LIST OF TASKS:
1) Can you set down the passage of the mayoral approval text on rental energy projects from "The Mayor has" to "of private landlords.", word for word?
2) Could you pick up the mayoral approval text on private rented sector energy projects where it stops and carry it on?

19 December 2014: A mayoral approval document outlines support to two new projects to save energy and carbon in properties in the private rented sector (PRS) and to boost membership of the London Rental Standard (LRS).
The Mayor has approved:
- Expenditure of £141,000 of capital grant funding and £45,000 of revenue funding including for assessments and testimonial material to support delivery of at least 50 demonstration projects with LRS-accredited landlords, each resulting in a retrofitted PRS home and raising awareness of the benefits that can be achieved.
- Expenditure of up to £80,000 revenue funding for the development and implementation of a pilot programme to trial the use of incentive payments to LRS-accredited lettings agents for achieving retrofit works on at least 400 PRS properties they let or manage on behalf of private landlords.
- Expenditure of up to £20,000 revenue funding for the evaluation of both projects.
The approval document sets out the strong rationale for driving ahead the energy efficiency message in the PRS:
- the PRS accounts for a quarter of London’s housing stock (850,000), is growing fast (nearly doubling in size since 2000)
- the Energy Act 2011 requires that from 2016 it will be unlawful for landlords to refuse reasonable requests from tenants for energy efficiency improvements, and from 2018 it will become unlawful to rent out EPC F and G rated properties (see DECC’s recent consultation on PRS Energy Efficiency regulations here
- the Landlords Energy Saving Allowance (LESA), a tax allowance of up to £1,500 per building per year, is available but will end on 6 April 2015
- the PRS is the worst performing sector in terms of quality of stock. 17% of PRS tenants are in fuel poverty, while 30% of PRS homes fall below the Decent Homes standard (compared with 10% and 21% across London overall).

RECORDED DATA:
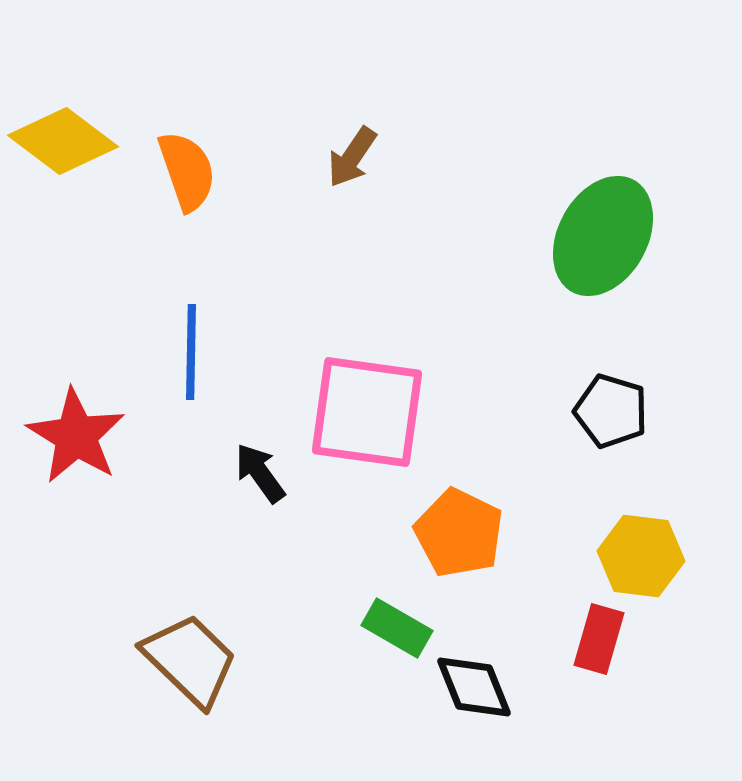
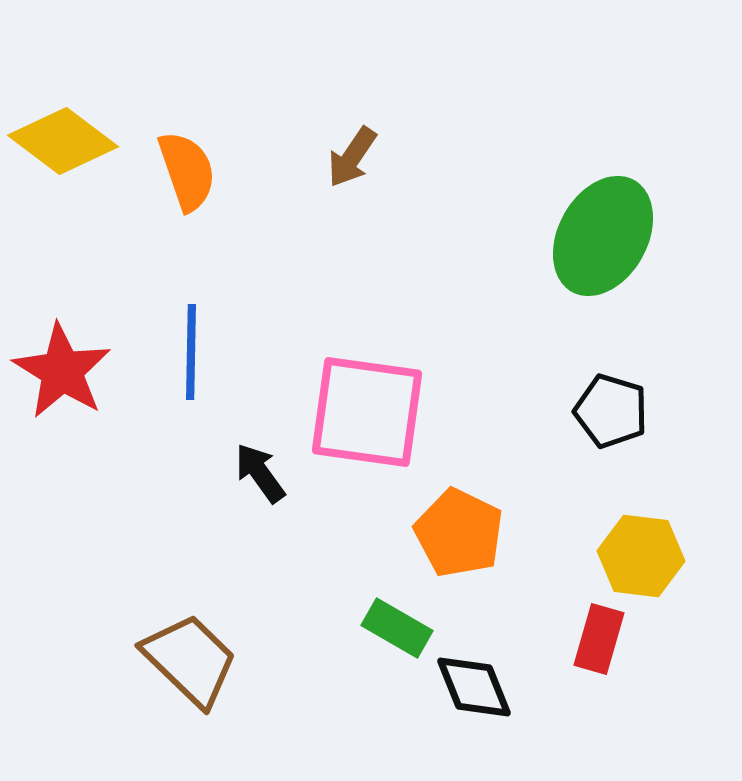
red star: moved 14 px left, 65 px up
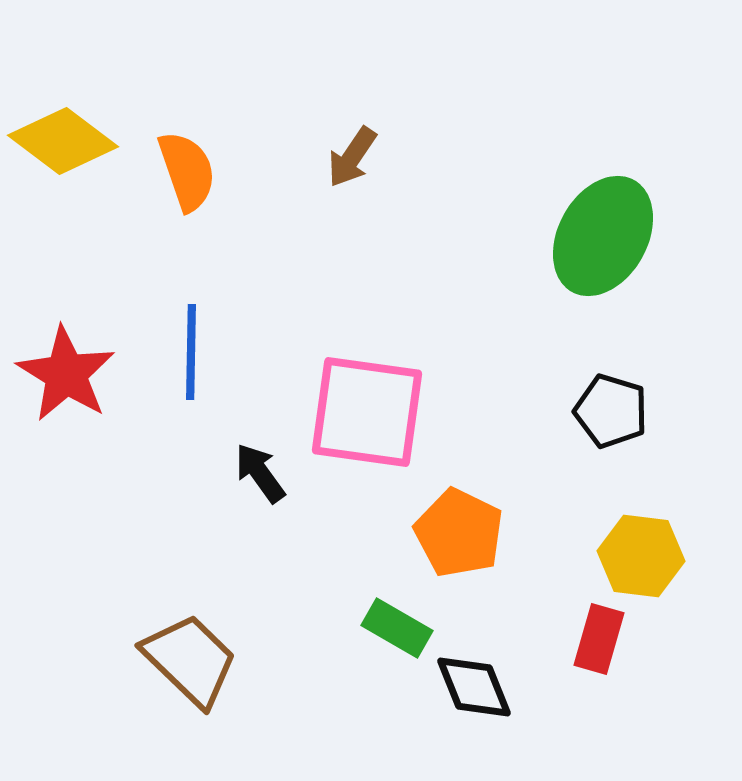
red star: moved 4 px right, 3 px down
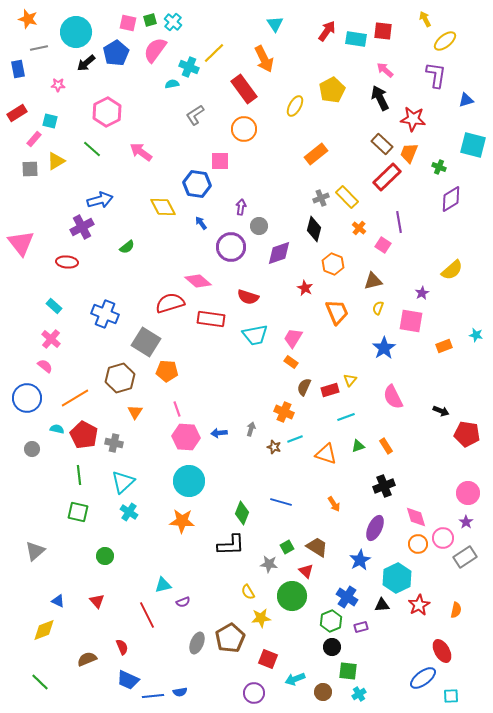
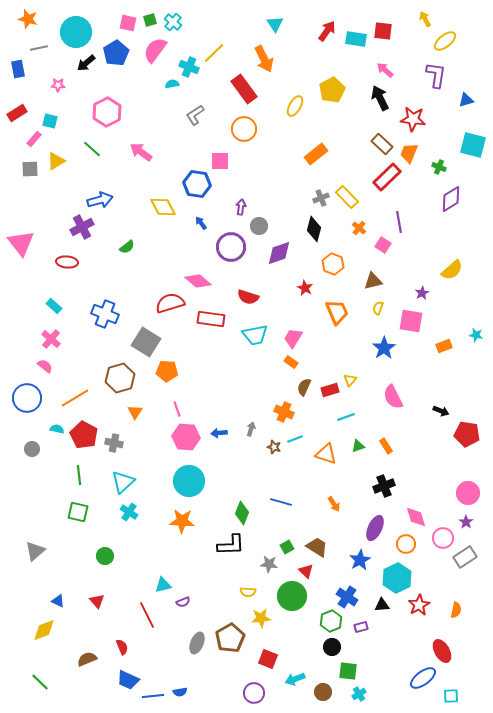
orange circle at (418, 544): moved 12 px left
yellow semicircle at (248, 592): rotated 56 degrees counterclockwise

THE ANSWERS:
1)
The Mayor has approved:
- Expenditure of £141,000 of capital grant funding and £45,000 of revenue funding including for assessments and testimonial material to support delivery of at least 50 demonstration projects with LRS-accredited landlords, each resulting in a retrofitted PRS home and raising awareness of the benefits that can be achieved.
- Expenditure of up to £80,000 revenue funding for the development and implementation of a pilot programme to trial the use of incentive payments to LRS-accredited lettings agents for achieving retrofit works on at least 400 PRS properties they let or manage on behalf of private landlords.

2)
Full details of each programme is set out in the approval form. The project will be overseen by the Mayor’s Housing Investment Group, which has previously discussed this initiative (see item 8 of minutes) and raised a number of issues including:
- reasons for targeting PRS properties rather than owner-occupied properties
- Energy Performance Certificates (EPC) had not yet had a big impact but this would likely to change as from 2017
- Questions were raised as to whether the scheme would be replicable on a greater scale. The Group heard that, if successful, the programme could be scaled-up and delivered through energy suppliers or contractors, as part of their marketing budgets. A discussion was held regarding the potential involvement of energy suppliers to incentivise the programme. It was agreed that while this could be looked at for future iterations of the programme, to engage energy suppliers at this stage would complicate and delay the start of the programme.
6 August 2014: There have been a number of major updates to the Mayor’s flagship home energy efficiency programme RE:NEW, which has been neatly set out in the August meeting of the GLA’s Housing Investment Group. These include:
- Following a successful bid for funding from the European Investment Bank (EIB), RE:NEW was awarded €3,016,440 (£2,513,700) on 15 July 2014
- This funding is being matched by a 10 per cent contribution by the GLA of €335,160 (£279,300), taking the funding for a three year support team to €3,351,600 (£2,793,000). The funding will provide a RE:NEW Support Team to 14 July 2017.
- As with the previous phase of the RE:NEW, the programme is to be delivered by Capita Symonds, who were the successful bidder in an OJEU-compliant procurement
- Capita will catalyse investment of £352 million through supporting retrofit to 175,000 properties in London over the next three years. This intervention is the largest and most ambitious retrofit programme anywhere in the UK and will save 93,000 annual tonnes of carbon by 2017.
- An incentivisation model is built into the contract based on these three key performance indicators (KPI) and Capita have committed to achieving these through putting 20% of fees at risk.
- Below is the three year KPI profile.
- A RE:NEW Support Team ITT Schedule of Requirement provides additional programme aims, objectives and proposed benefits
- A new GLA webpage sets out a revised and comprehensive list of RE:NEW Support Team Specialist Services available to local authorities.
The London Assembly has highlighted patchy progress reporting from the RE:NEW team to its members over the past few years (see here and here). In response to this criticism, the Mayor has now committed to providing quarterly reports.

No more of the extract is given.